• _EXERCISE_: Repeat exactly the lines that run from the one containing "-Cadherin_4 (PF17803): pos. 793 - 854" to the end of the data, and leave out all others.

Recorded data:
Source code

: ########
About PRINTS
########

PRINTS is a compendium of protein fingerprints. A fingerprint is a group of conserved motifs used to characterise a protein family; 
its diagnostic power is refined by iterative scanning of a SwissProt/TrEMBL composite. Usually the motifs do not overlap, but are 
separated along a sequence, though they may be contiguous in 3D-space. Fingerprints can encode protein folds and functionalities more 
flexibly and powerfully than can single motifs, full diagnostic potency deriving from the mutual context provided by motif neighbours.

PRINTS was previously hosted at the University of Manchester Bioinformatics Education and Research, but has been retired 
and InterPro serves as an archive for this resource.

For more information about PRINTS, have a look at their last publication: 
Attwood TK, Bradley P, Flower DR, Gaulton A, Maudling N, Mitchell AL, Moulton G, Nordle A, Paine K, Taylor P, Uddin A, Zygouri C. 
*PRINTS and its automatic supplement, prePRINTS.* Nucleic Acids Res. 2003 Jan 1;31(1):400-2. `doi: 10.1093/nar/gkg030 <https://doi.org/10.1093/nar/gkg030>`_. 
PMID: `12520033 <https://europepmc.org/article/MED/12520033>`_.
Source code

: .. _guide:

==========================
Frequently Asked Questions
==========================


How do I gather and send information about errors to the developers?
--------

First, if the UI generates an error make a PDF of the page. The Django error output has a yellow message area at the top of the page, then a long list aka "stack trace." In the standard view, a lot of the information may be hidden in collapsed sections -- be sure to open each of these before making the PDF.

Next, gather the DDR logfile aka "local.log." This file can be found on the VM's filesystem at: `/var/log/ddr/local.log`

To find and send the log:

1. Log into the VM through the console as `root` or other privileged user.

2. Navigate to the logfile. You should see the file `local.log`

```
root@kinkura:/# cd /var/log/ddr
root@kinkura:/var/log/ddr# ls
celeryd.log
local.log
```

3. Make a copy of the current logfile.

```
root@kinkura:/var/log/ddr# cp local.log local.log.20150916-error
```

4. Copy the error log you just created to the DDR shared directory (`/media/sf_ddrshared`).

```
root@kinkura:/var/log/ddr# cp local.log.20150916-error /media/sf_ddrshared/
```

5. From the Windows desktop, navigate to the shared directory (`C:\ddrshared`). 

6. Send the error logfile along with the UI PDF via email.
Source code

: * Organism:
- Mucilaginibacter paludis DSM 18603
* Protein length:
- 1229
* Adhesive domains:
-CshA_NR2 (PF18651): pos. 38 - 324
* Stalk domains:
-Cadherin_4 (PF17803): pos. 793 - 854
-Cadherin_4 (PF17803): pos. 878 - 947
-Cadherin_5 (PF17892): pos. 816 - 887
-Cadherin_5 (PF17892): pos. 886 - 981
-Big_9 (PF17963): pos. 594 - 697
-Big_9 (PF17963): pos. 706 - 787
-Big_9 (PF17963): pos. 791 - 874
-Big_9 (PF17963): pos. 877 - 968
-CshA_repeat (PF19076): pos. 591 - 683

• _REPLY_:
-Cadherin_4 (PF17803): pos. 793 - 854
-Cadherin_4 (PF17803): pos. 878 - 947
-Cadherin_5 (PF17892): pos. 816 - 887
-Cadherin_5 (PF17892): pos. 886 - 981
-Big_9 (PF17963): pos. 594 - 697
-Big_9 (PF17963): pos. 706 - 787
-Big_9 (PF17963): pos. 791 - 874
-Big_9 (PF17963): pos. 877 - 968
-CshA_repeat (PF19076): pos. 591 - 683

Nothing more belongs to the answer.